4 Crinan Street
Thank you for your interest in climate. (Act now to avert a climate crisis Nature vol. 573 no. 7774 September 19, 2019 page 309.) I have been troubled by global warming for over 60 years, ever since I saw a series of photos showing the retreat of a Swiss glacier over several years, and maybe because I live in toasty Florida. And I hate CO2 because I love ancient art done in marble and love reefs. But I am puzzled. The way the planet dumps heat, for the most part, is convection of hot air high enough to dump heat into space. Even a greenhouse does not have much greenhouse effect. Mostly it just blocks convection.
Since nitrogen carries heat 3 ways – translation, rotation in one plane and vibration along the bond axis – and CO2 carries it 7 ways – translation, rotation in three planes, vibration at two bonds and a kind of wishbone bending – CO2 should enhance heat loss by convection, and indeed after a big volcano dumps a lot of CO2 into the atmosphere it gets cold.

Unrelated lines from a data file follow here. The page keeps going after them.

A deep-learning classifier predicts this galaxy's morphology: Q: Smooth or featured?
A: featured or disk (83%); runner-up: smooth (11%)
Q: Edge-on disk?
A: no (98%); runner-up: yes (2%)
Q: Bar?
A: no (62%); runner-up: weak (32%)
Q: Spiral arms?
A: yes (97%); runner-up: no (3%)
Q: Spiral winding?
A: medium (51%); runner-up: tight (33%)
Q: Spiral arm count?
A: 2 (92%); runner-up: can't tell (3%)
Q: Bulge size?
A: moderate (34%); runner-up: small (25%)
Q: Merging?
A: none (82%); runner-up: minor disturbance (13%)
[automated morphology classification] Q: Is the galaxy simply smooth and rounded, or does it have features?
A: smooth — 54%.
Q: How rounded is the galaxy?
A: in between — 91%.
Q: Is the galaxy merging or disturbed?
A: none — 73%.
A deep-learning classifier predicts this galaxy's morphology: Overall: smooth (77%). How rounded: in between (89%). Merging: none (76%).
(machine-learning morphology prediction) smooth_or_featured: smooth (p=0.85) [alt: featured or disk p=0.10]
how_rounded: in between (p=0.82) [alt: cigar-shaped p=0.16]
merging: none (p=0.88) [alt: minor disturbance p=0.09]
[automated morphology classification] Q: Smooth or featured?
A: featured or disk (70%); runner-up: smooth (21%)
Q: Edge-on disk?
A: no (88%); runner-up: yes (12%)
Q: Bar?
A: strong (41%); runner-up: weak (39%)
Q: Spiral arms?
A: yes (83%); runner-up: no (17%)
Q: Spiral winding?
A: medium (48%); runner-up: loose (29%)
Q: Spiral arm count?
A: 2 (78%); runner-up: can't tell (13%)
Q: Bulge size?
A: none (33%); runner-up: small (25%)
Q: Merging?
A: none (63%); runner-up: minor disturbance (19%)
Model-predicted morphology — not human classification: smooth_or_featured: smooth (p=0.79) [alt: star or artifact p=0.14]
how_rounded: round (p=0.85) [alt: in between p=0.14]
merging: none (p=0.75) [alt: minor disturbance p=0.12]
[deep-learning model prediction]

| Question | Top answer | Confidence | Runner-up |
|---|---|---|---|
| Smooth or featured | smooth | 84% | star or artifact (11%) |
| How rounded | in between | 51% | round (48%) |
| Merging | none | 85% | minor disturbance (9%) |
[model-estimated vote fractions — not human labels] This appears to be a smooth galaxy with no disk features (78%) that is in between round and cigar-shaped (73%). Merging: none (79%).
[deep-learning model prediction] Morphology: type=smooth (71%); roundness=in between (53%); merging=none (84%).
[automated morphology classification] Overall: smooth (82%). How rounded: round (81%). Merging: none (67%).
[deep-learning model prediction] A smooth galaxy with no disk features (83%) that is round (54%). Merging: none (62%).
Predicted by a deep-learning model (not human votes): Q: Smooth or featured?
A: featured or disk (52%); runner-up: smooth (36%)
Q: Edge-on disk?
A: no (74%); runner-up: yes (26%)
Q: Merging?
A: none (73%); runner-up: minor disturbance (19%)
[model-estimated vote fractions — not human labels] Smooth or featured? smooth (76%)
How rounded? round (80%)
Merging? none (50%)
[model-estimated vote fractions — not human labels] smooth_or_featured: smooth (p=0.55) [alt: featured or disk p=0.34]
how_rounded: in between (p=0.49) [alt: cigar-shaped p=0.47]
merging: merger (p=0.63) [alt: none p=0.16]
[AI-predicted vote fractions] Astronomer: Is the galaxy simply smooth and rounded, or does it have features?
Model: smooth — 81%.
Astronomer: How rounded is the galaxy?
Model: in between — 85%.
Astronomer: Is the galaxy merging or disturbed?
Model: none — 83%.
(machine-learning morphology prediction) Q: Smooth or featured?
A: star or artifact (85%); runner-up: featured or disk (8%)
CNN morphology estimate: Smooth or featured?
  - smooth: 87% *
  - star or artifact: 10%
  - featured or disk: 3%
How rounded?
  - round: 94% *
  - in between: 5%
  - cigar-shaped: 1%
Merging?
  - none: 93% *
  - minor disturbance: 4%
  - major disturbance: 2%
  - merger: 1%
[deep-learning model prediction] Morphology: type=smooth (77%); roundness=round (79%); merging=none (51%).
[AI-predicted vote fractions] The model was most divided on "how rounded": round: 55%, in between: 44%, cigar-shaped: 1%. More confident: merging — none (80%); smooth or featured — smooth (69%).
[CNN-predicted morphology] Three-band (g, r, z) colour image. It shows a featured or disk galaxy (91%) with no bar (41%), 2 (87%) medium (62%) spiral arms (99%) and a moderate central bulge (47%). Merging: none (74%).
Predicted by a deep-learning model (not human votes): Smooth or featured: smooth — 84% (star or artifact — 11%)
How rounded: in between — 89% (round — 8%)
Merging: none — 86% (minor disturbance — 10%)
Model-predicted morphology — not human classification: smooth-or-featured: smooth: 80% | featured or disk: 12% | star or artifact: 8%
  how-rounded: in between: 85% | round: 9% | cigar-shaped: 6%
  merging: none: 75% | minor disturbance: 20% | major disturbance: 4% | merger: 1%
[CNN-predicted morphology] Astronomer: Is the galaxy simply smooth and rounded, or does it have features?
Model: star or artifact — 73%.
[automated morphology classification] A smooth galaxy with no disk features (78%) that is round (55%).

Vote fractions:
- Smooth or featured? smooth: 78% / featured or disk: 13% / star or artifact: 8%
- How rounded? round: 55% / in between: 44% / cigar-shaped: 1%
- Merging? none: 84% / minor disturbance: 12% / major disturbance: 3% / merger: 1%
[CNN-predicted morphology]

Warming the planet by having the Arctic ice cap melting exposing dark water would make the Arctic warm faster, as it does. And dumping water from high flying jets into the stratosphere should make high ice crystal clouds last longer, which together with smoke thrown high by volcanoes, should equilibrate between sunlight and the cold of space and, to the extent that this exceeds the normal lapse rate, turn off convection and warm the planet.
Yet the policies I see call for reducing CO2 and maybe deliberately putting opaque matter in the stratosphere. Remarkable. Could someone, using nice easy words, explain to me how either of these could be beneficial in limiting global warming?